Now, a new study published in the Journal of Medicinal Chemistry suggests research into turmeric’s medicinal properties will likely never work—because it doesn’t have any. And to make it worse curcumin, the chemical often cited as the source of turmeric’s benefits, commonly tricks drug screens into providing false positives, Monya Baker reports for Nature.
“Curcumin is a poster child for these promiscuous molecules that come up often in screens,” James Inglese, director of assay development and screening technology at the National Center for Advancing Translational Sciences, tells Baker. “A lot of people doing this kind of work aren’t technically aware of all the issues that this thing can cause.”
Curcumin belongs to a group of chemical compounds that researchers have dubbed PAINS (an acronym for pan-assay interference compounds), and it’s long been known as one of the worst of these frustrating chemicals. That’s because it registers false positives for medicinal effects in all sorts of tests, even though it is a compound that isn’t easily absorbed by the human body, Amy Wallace reports for United Press International.

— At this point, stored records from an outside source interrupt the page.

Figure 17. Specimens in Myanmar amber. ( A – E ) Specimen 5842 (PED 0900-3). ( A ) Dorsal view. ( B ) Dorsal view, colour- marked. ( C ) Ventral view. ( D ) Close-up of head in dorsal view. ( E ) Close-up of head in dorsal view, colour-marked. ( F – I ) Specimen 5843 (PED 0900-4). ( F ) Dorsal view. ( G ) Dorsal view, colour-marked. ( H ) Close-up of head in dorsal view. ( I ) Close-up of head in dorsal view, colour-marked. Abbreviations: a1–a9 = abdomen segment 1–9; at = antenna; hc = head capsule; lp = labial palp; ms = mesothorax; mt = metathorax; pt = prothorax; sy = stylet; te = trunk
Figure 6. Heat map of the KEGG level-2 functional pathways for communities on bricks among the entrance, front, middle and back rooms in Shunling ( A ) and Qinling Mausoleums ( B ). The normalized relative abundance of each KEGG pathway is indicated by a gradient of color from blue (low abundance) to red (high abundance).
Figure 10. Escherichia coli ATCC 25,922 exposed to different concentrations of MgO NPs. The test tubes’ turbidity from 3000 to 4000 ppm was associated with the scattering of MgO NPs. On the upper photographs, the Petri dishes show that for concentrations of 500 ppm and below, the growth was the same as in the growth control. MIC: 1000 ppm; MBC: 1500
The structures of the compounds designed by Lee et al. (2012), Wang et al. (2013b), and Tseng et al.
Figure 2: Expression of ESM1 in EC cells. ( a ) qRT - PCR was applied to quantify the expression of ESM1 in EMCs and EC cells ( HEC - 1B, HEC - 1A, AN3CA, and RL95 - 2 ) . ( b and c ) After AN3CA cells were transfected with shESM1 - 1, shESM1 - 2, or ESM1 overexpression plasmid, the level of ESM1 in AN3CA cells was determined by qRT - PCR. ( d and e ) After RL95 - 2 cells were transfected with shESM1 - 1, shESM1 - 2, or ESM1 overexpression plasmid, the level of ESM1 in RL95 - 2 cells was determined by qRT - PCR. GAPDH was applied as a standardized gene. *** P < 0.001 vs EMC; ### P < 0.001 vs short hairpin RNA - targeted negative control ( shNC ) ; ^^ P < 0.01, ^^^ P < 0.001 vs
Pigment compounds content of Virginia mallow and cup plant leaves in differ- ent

It easily gets contaminated by other, more active compounds and even fluoresces under ultraviolet light—a common test to discern drug-protein interactions—makes it difficult, if not impossible, to say whether curcumin has medical benefits or simply is a victim of the placebo effect. Though some scientists say there is evidence that curcumin may contain other chemicals that do have medicinal properties, it’s extremely unlikely that it contains anything that can help the sheer variety of conditions that it purportedly cures, Wallace reports.
“Curcumin is a cautionary tale,” Michael Walters, a medicinal chemist at the University of Minnesota in Minneapolis and lead study author tells Baker. Many remain unaware of these false-positive tendencies.
Though downing turmeric may be trendy, the fact is that it probably won’t have much effect on your health—but it adds a nice nutty flavor to your next meal.